There were very many up-hillers who had braved camping excursions to the bottom. Some were in the final stage of a several day project walking rim to rim. One guy was running from rim to rim. And back. In the same day. Which is literally insane. All ages. All abilities. All manner of human suffering. Some folks clearly regretting their birth. Some silently resigned to their fate and enduring their private hell with a kind of morbid dignity. Others panting and grimacing and questioning their belief in a higher power. Some just numb with shock, like prisoners marching out of Bataan. No warning signs about fitness, hydration, pacing, sun protection, proper maps or anything else was as effective a wake up call to the dangers of that place as the spectrum of human misery manifested in the uphill crowd.
And then I was part of it. And it was tough. But it was also fantastic. I stopped frequently, drank a lot of water, manufactured breaks to take portraits for couples, feigned cheerfulness when confronted by a soon-to-be sobered downhiller, counted steps when I wanted to cry, and vowed to get in better shape so I can hike this thing like I mean it. Because I’m coming back here.
Bill?

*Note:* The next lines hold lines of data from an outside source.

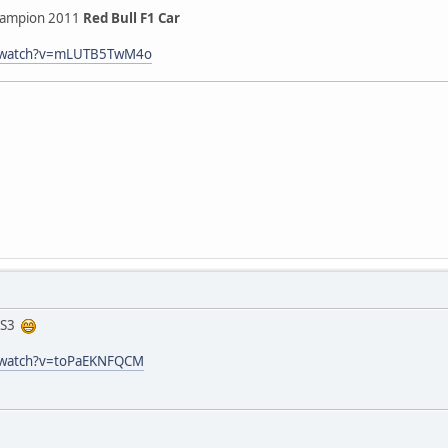
hampion 2011
Red Bull F1 Car
m/watch?v=mLUTB5TwM4o
 RS3
/watch?v=toPaEKNFQCM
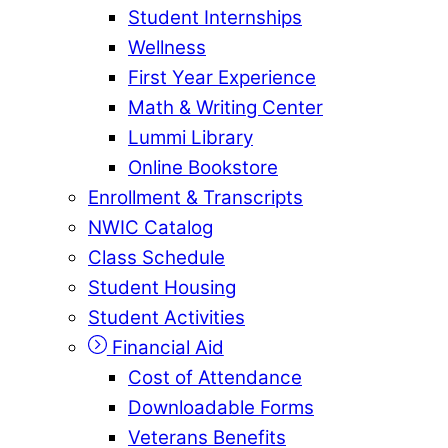
Student Internships
Wellness
First Year Experience
Math & Writing Center
Lummi Library
Online Bookstore
Enrollment & Transcripts
NWIC Catalog
Class Schedule
Student Housing
Student Activities
Financial Aid
Cost of Attendance
Downloadable Forms
Veterans Benefits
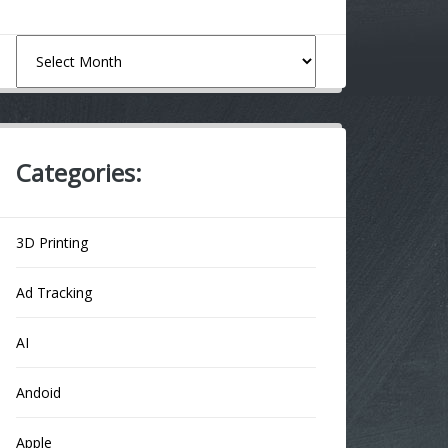
Archives
Categories:
3D Printing
Ad Tracking
AI
Andoid
Apple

He just loped along without a care in the world. He disappeared entirely on the return and finished a half hour before I did (about three hours). And regretted not having pushed further. He wasn’t even breathing hard. So I made him drive us to Nevada. Ha.
Summary? Fantastic day. Best hike of the trip. Great company (down hill anyway). Scenery worth every irritation required to enjoy it – really just plain magnificent. Perfect weather. Tomorrow: Hoover Dam in the morning, then we meet Emma and Nic in Vegas, then head for L.A. and dinner with my sister, Kate.

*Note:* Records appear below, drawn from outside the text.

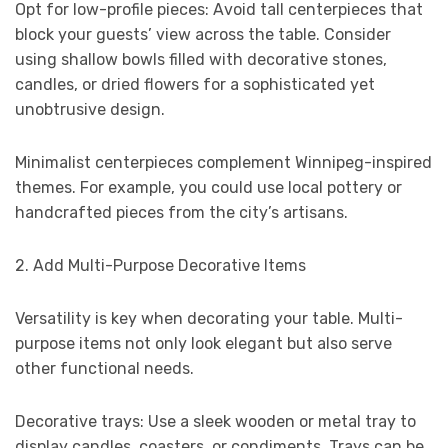
Opt for low-profile pieces: Avoid tall centerpieces that
block your guests’ view across the table. Consider
using shallow bowls filled with decorative stones,
candles, or dried flowers for a sophisticated yet
unobtrusive design.
Minimalist centerpieces complement Winnipeg-inspired
themes. For example, you could use local pottery or
handcrafted pieces from the city’s artisans.
2. Add Multi-Purpose Decorative Items
Versatility is key when decorating your table. Multi-
purpose items not only look elegant but also serve
other functional needs.
Decorative trays: Use a sleek wooden or metal tray to
display candles, coasters, or condiments. Trays can be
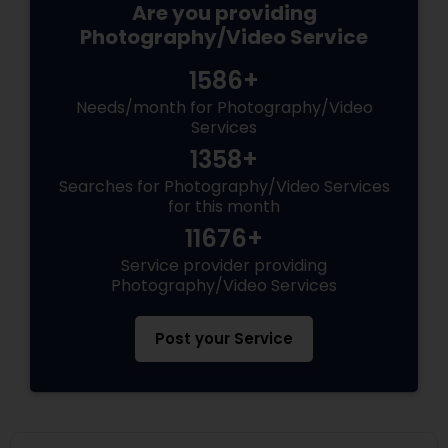
Are you providing
Photography/Video Service
1586+
Needs/month for Photography/Video
Services
1358+
Searches for Photography/Video Services
for this month
11676+
Service provider providing
Photography/Video Services
Post your Service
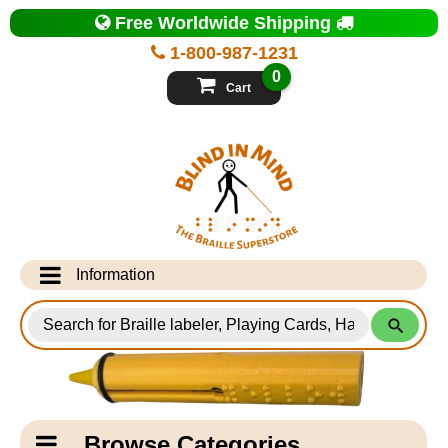
Top
Free Worldwide Shipping
of
Page
1-800-987-1231
-
Blind
0
in
Cart
Mind
Search
for
Information
Products
Info Desk
Testimonials
Shipping Information
Catagory
Browse Categories
Navigation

Random notes from today. It’s official, Bill is part goat. His fear of mountain lions makes sense now. The most prolific species on the canyon trail? Squirrel. Seriously. Dozens of them. Same size as in Connecticut but, as with the chipmunks out here, different cammo. Scariest animal on the trail? The goddamned hummingbirds. They’re loud, arrive violently without warning and disappear just as fast. Like CIA drones. Unnerving. Saw a bunch of teenage girls hiking down the Grand Canyon in espadrilles, short shorts and loose cut tops. No water. One had a sequined handbag. Lord, have mercy. Palm trees in Nevada. Car is so dirty we may have to torch it.